SolarWinds SAM offers a 30-day free trial period.

2. Nagios XI

Nagios XI is an extended interface of the open source Nagios monitoring software. It's highly customizable through its core platform and third-party add-ons. The Nagios XI dashboards offer forecasting and trending data to ensure proactive maintenance and troubleshooting of servers, which are accessible in a web interface.

Main features include the following:

  • Scalable core monitoring software.
  • Automated capacity planning visualizations.
  • Bulk server management tools like Bulk Host Import, Mass Acknowledgement and Auto-Discovery.

Nagios XI has two editions for enterprise customers: Standard and Enterprise. The Standard edition pricing starts at $1,995, and Enterprise starts at $3,495 for 100-node plans. Enterprise edition customers must also purchase an annual maintenance and support plan, ranging from $1,869 for 100-node subscriptions to $17,634.75 for unlimited node subscriptions.

Nagios XI offers a 30-day free trial period.

3. Paessler PRTG

From SMBs looking to monitor a handful of servers to large enterprises and data center owners, PRTG is software that can handle on-premises and cloud-based server monitoring.

Main features include the following:

  • Monitoring of hardware, software, traffic, services, LAN, WAN and servers.
  • Easy deployment and network discovery through an automated tool.
  • Customizable network visualizations and alerts.
  • Centralized platform to monitor any network size through a web interface and mobile app.

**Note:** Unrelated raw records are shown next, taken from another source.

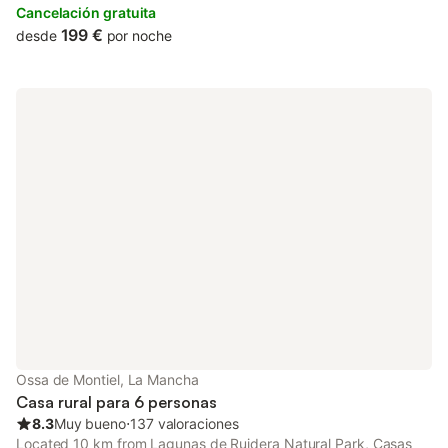
Cancelación gratuita
199 €
desde
por noche
Ossa de Montiel, La Mancha
Casa rural para 6 personas
8.3
Muy bueno
⋅
137 valoraciones
Located 10 km from Lagunas de Ruidera Natural Park, Casas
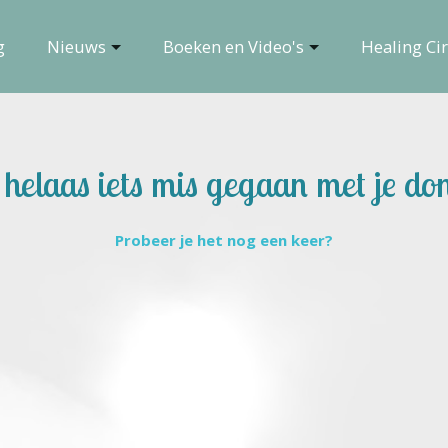
g
Nieuws
Boeken en Video's
Healing Cir
s helaas iets mis gegaan met je don
Probeer je het nog een keer?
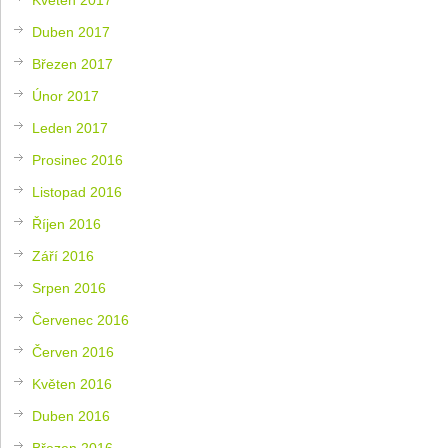
Duben 2017
Březen 2017
Únor 2017
Leden 2017
Prosinec 2016
Listopad 2016
Říjen 2016
Září 2016
Srpen 2016
Červenec 2016
Červen 2016
Květen 2016
Duben 2016
Březen 2016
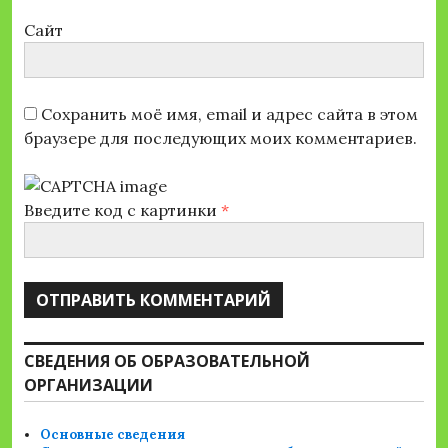
Сайт
Сохранить моё имя, email и адрес сайта в этом
браузере для последующих моих комментариев.
Введите код с картинки
*
СВЕДЕНИЯ ОБ ОБРАЗОВАТЕЛЬНОЙ
ОРГАНИЗАЦИИ
Основные сведения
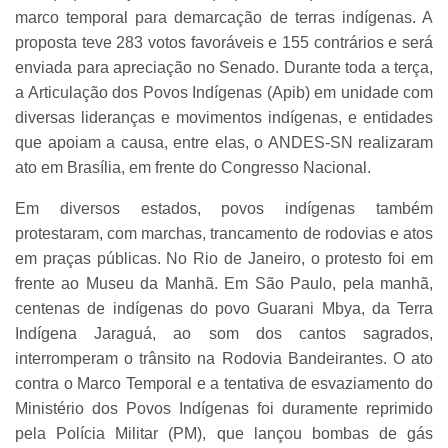
marco temporal para demarcação de terras indígenas. A
proposta teve 283 votos favoráveis e 155 contrários e será
enviada para apreciação no Senado. Durante toda a terça,
a Articulação dos Povos Indígenas (Apib) em unidade com
diversas lideranças e movimentos indígenas, e entidades
que apoiam a causa, entre elas, o ANDES-SN realizaram
ato em Brasília, em frente do Congresso Nacional.
Em diversos estados, povos indígenas também
protestaram, com marchas, trancamento de rodovias e atos
em praças públicas. No Rio de Janeiro, o protesto foi em
frente ao Museu da Manhã. Em São Paulo, pela manhã,
centenas de indígenas do povo Guarani Mbya, da Terra
Indígena Jaraguá, ao som dos cantos sagrados,
interromperam o trânsito na Rodovia Bandeirantes. O ato
contra o Marco Temporal e a tentativa de esvaziamento do
Ministério dos Povos Indígenas foi duramente reprimido
pela Polícia Militar (PM), que lançou bombas de gás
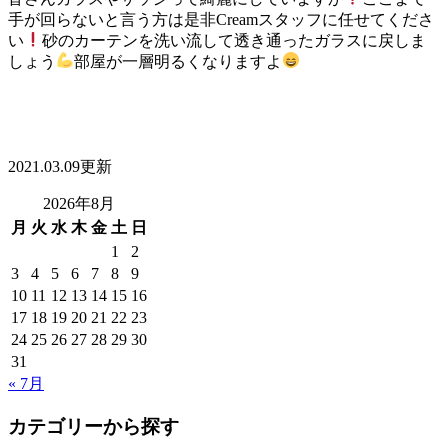
手が回らないと言う方は是非Creamスタッフに任せてくださ
い
砂のカーテンを洗い流して透き通ったガラスに戻しま
しょう
部屋が一層明るくなりますよ
2021.03.09更新
2026年8月
月
火
水
木
金
土
日
1
2
3
4
5
6
7
8
9
10
11
12
13
14
15
16
17
18
19
20
21
22
23
24
25
26
27
28
29
30
31
« 7月
カテゴリーから探す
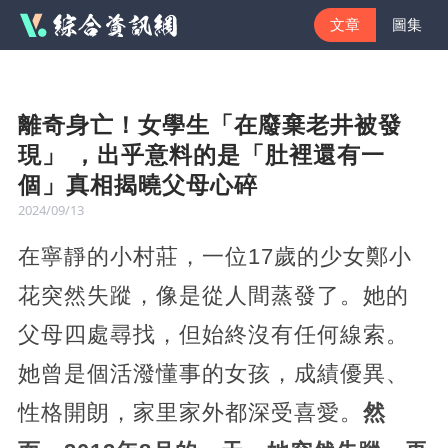
文章
圖集
離奇身亡！女學生「在廢棄老井被發
現」 ，出乎意料的是「肚裡還有一
個」真相揭曉父母心碎
2024/09/13
在寧靜的小村莊，一位17歲的少女鄭小
花突然失蹤，像是從人間蒸發了。她的
父母四處尋找，但始終沒有任何線索。
她曾是個活潑懂事的女孩，成績優異、
性格開朗，家里家外都深受喜愛。
然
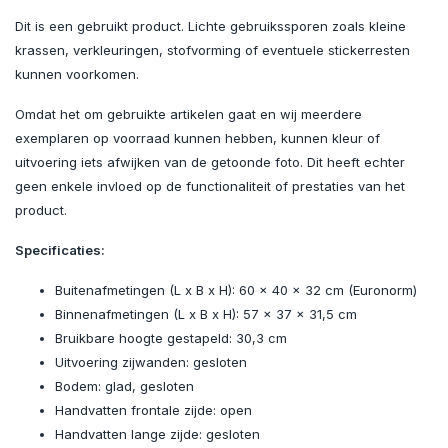
Dit is een gebruikt product. Lichte gebruikssporen zoals kleine
krassen, verkleuringen, stofvorming of eventuele stickerresten
kunnen voorkomen.
Omdat het om gebruikte artikelen gaat en wij meerdere
exemplaren op voorraad kunnen hebben, kunnen kleur of
uitvoering iets afwijken van de getoonde foto. Dit heeft echter
geen enkele invloed op de functionaliteit of prestaties van het
product.
Specificaties:
Buitenafmetingen (L x B x H): 60 x 40 x 32 cm (Euronorm)
Binnenafmetingen (L x B x H): 57 x 37 x 31,5 cm
Bruikbare hoogte gestapeld: 30,3 cm
Uitvoering zijwanden: gesloten
Bodem: glad, gesloten
Handvatten frontale zijde: open
Handvatten lange zijde: gesloten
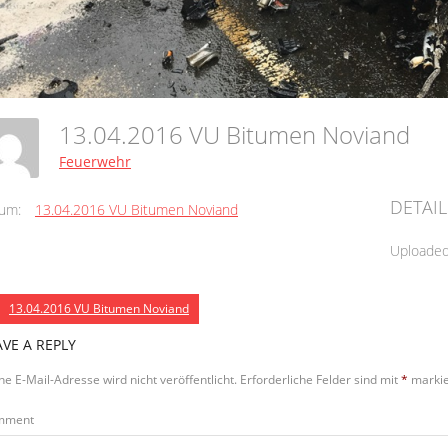
13.04.2016 VU Bitumen Noviand
Feuerwehr
DETAIL
um:
13.04.2016 VU Bitumen Noviand
Uploade
13.04.2016 VU Bitumen Noviand
AVE A REPLY
ne E-Mail-Adresse wird nicht veröffentlicht.
Erforderliche Felder sind mit
*
markie
mment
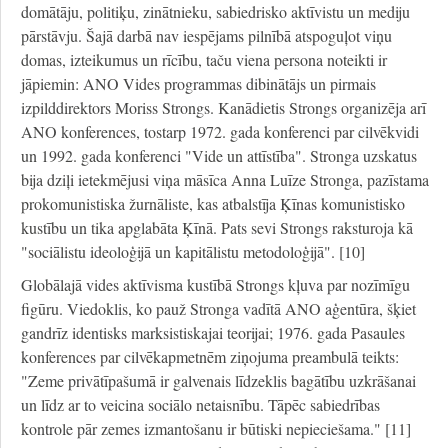
domātāju, politiķu, zinātnieku, sabiedrisko aktīvistu un mediju
pārstāvju. Šajā darbā nav iespējams pilnībā atspoguļot viņu
domas, izteikumus un rīcību, taču viena persona noteikti ir
jāpiemin: ANO Vides programmas dibinātājs un pirmais
izpilddirektors Moriss Strongs. Kanādietis Strongs organizēja arī
ANO konferences, tostarp 1972. gada konferenci par cilvēkvidi
un 1992. gada konferenci "Vide un attīstība". Stronga uzskatus
bija dziļi ietekmējusi viņa māsīca Anna Luīze Stronga, pazīstama
prokomunistiska žurnāliste, kas atbalstīja Ķīnas komunistisko
kustību un tika apglabāta Ķīnā. Pats sevi Strongs raksturoja kā
"sociālistu ideoloģijā un kapitālistu metodoloģijā". [10]
Globālajā vides aktīvisma kustībā Strongs kļuva par nozīmīgu
figūru. Viedoklis, ko pauž Stronga vadītā ANO aģentūra, šķiet
gandrīz identisks marksistiskajai teorijai; 1976. gada Pasaules
konferences par cilvēkapmetnēm ziņojuma preambulā teikts:
"Zeme privātīpašumā ir galvenais līdzeklis bagātību uzkrāšanai
un līdz ar to veicina sociālo netaisnību. Tāpēc sabiedrības
kontrole pār zemes izmantošanu ir būtiski nepieciešama." [11]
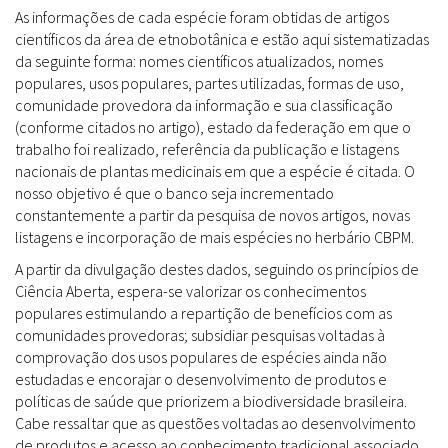
As informações de cada espécie foram obtidas de artigos
científicos da área de etnobotânica e estão aqui sistematizadas
da seguinte forma: nomes científicos atualizados, nomes
populares, usos populares, partes utilizadas, formas de uso,
comunidade provedora da informação e sua classificação
(conforme citados no artigo), estado da federação em que o
trabalho foi realizado, referência da publicação e listagens
nacionais de plantas medicinais em que a espécie é citada. O
nosso objetivo é que o banco seja incrementado
constantemente a partir da pesquisa de novos artigos, novas
listagens e incorporação de mais espécies no herbário CBPM.
A partir da divulgação destes dados, seguindo os princípios de
Ciência Aberta, espera-se valorizar os conhecimentos
populares estimulando a repartição de benefícios com as
comunidades provedoras; subsidiar pesquisas voltadas à
comprovação dos usos populares de espécies ainda não
estudadas e encorajar o desenvolvimento de produtos e
políticas de saúde que priorizem a biodiversidade brasileira.
Cabe ressaltar que as questões voltadas ao desenvolvimento
de produtos e acesso ao conhecimento tradicional associado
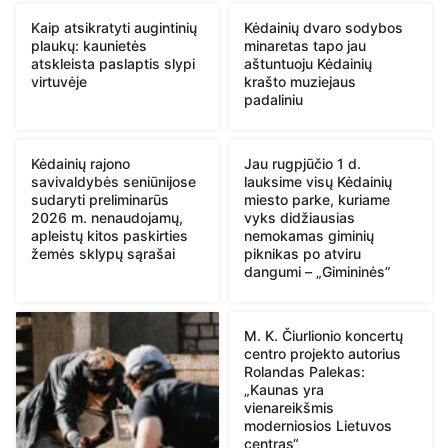
Kaip atsikratyti augintinių
Kėdainių dvaro sodybos
plaukų: kaunietės
minaretas tapo jau
atskleista paslaptis slypi
aštuntuoju Kėdainių
virtuvėje
krašto muziejaus
padaliniu
Kėdainių rajono
Jau rugpjūčio 1 d.
savivaldybės seniūnijose
lauksime visų Kėdainių
sudaryti preliminarūs
miesto parke, kuriame
2026 m. nenaudojamų,
vyks didžiausias
apleistų kitos paskirties
nemokamas giminių
žemės sklypų sąrašai
piknikas po atviru
dangumi – „Gimininės”
M. K. Čiurlionio koncertų
centro projekto autorius
Rolandas Palekas:
„Kaunas yra
vienareikšmis
moderniosios Lietuvos
centras“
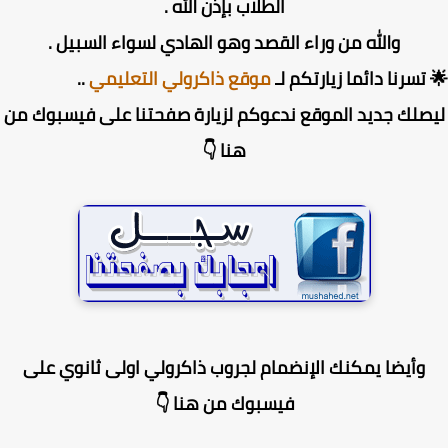
الطلاب بإذن الله .
والله من وراء القصد وهو الهادي لسواء السبيل .
تسرنا دائما زيارتكم لـ
موقع ذاكرولي التعليمي
..
صلك جديد الموقع ندعوكم لزيارة صفحتنا على فيسبوك من
هنا 👇
وأيضا يمكنك الإنضمام لجروب ذاكرولي اولى ثانوي على
فيسبوك من هنا 👇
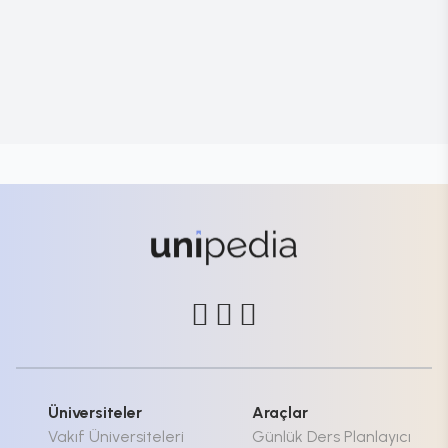
Üniversiteler
Araçlar
Vakıf Üniversiteleri
Günlük Ders Planlayıcı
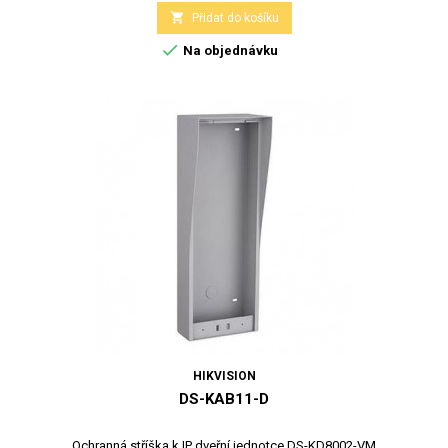

Přidat do košíku

Na objednávku
HIKVISION
DS-KAB11-D
Ochranná stříška k IP dveřní jednotce DS-KD8002-VM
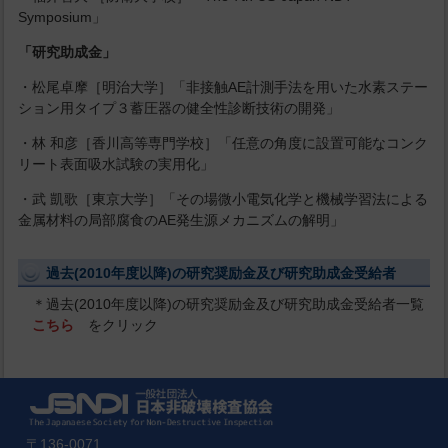
Symposium」
「研究助成金」
・松尾卓摩［明治大学］「非接触AE計測手法を用いた水素ステー
ション用タイプ３蓄圧器の健全性診断技術の開発」
・林 和彦［香川高等専門学校］「任意の角度に設置可能なコンク
リート表面吸水試験の実用化」
・武 凱歌［東京大学］「その場微小電気化学と機械学習法による
金属材料の局部腐食のAE発生源メカニズムの解明」
過去(2010年度以降)の研究奨励金及び研究助成金受給者
＊過去(2010年度以降)の研究奨励金及び研究助成金受給者一覧
こちら
をクリック
〒136-0071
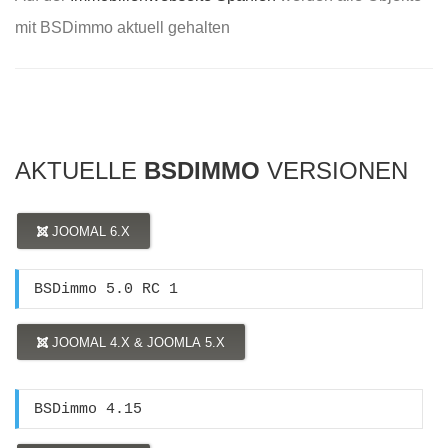
mit BSDimmo aktuell gehalten
AKTUELLE
BSDIMMO
VERSIONEN
JOOMAL 6.X
BSDimmo 5.0 RC 1
JOOMAL 4.X & JOOMLA 5.X
BSDimmo 4.15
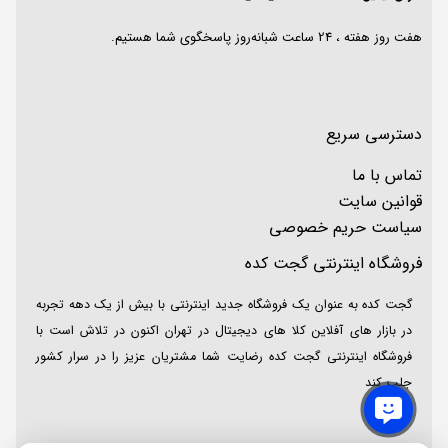
هفت روز هفته ، 24 ساعت شبانه‌روز پاسخگوی شما هستیم.
دسترسی سریع
تماس با ما
قوانین سایت
سیاست حریم خصوصی
فروشگاه اینترنتی گجت کده
گجت کده به عنوان یک فروشگاه جدید اینترنتی با بیش از یک دهه تجربه
در بازار های آفلاین کلا های دیجیتال در تهران اکنون در تلاش است با
فروشگاه اینترنتی گجت کده رضایت شما مشتریان عزیز را در سرار کشور
جلب کند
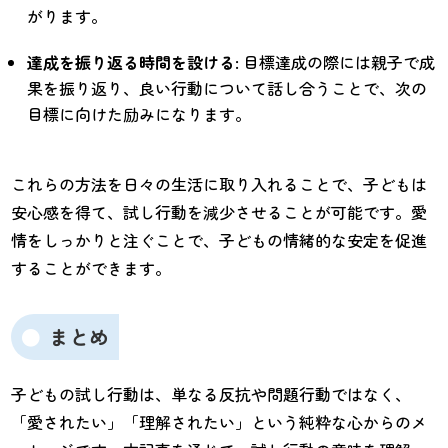
がります。
達成を振り返る時間を設ける
: 目標達成の際には親子で成
果を振り返り、良い行動について話し合うことで、次の
目標に向けた励みになります。
これらの方法を日々の生活に取り入れることで、子どもは
安心感を得て、試し行動を減少させることが可能です。愛
情をしっかりと注ぐことで、子どもの情緒的な安定を促進
することができます。
まとめ
子どもの試し行動は、単なる反抗や問題行動ではなく、
「愛されたい」「理解されたい」という純粋な心からのメ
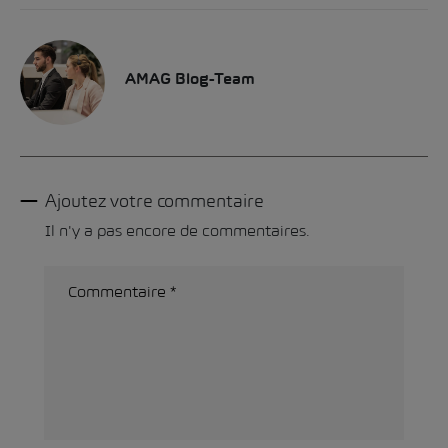
AMAG Blog-Team
Ajoutez votre commentaire
Il n'y a pas encore de commentaires.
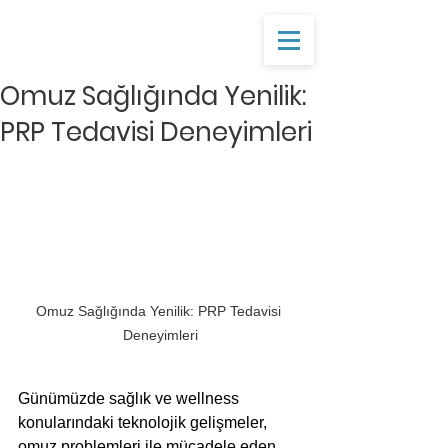
Omuz Sağlığında Yenilik:
PRP Tedavisi Deneyimleri
Omuz Sağlığında Yenilik: PRP Tedavisi 
Deneyimleri
Günümüzde sağlık ve wellness 
konularındaki teknolojik gelişmeler, 
omuz problemleri ile mücadele eden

PRTG comes in several editions and pricing tiers. PRTG Network Monitor is for small and midsize infrastructures with up to 1,000 devices and services, with pricing ranging from $1,899 to $16,899 per server license. PRTG Enterprise Monitor is for infrastructure environments with thousands of devices and services. Pricing starts at $17,599 to monitor 20,000 sensors annually.

Paessler PRTG offers a 30-day free trial period.

4. Datadog Infrastructure Monitoring

Server monitoring is included in Datadog's Infrastructure Monitoring software. It offers turnkey integrations for your entire tech stack, from on-premises to cloud servers and SaaS and cloud apps to databases. It centralizes server monitoring so teams can visualize traffic flow across their networks and get customized alerts for critical issues.

Main features include the following:

  • More than 650 integrations, including AI and machine learning tools, cloud apps, containers, IoT and network nodes.
  • End-to-end application monitoring and troubleshooting.
  • Automated log collection for easy searchability and visualization.
  • Dashboards that summarize UX, which helps align your tech stack with business impact.

Datadog offers four options for its infrastructure management tool. Pricing ranges from $15 to $34 a host per month. Datadog offers volume discounts for more than 500 hosts a month through its sales team.

Datadog offers a free trial for all four of its pricing tiers.

5. Splunk Observability Cloud

Splunk Observability Cloud offers real-time monitoring and alerting, directed troubleshooting and centralized enterprise controls for large environments. You can use this software in hybrid environments that combine cloud and on-premises infrastructures.

Main features include the following:

  • More than 250 cloud service integrations and pre-built dashboards.
  • Tracking for custom metrics across both IT and business KPIs.
  • Instant and advanced Kubernetes container monitoring.
  • Adaptive alert conditions to reduce alert storms.

Infrastructure monitoring subscriptions start at $15 per host per month. You can also purchase application and infrastructure monitoring for $60 per host per month and end-to-end monitoring for $75 per host per month.

Splunk Observability Cloud offers a 14-day free trial.

Editor's note: This list was compiled based on individual research of infrastructure monitoring software platforms for information about subscription tier offerings and services.

Julia Borgini is a freelance technical copywriter and content marketing strategist who helps B2B technology companies publish valuable content.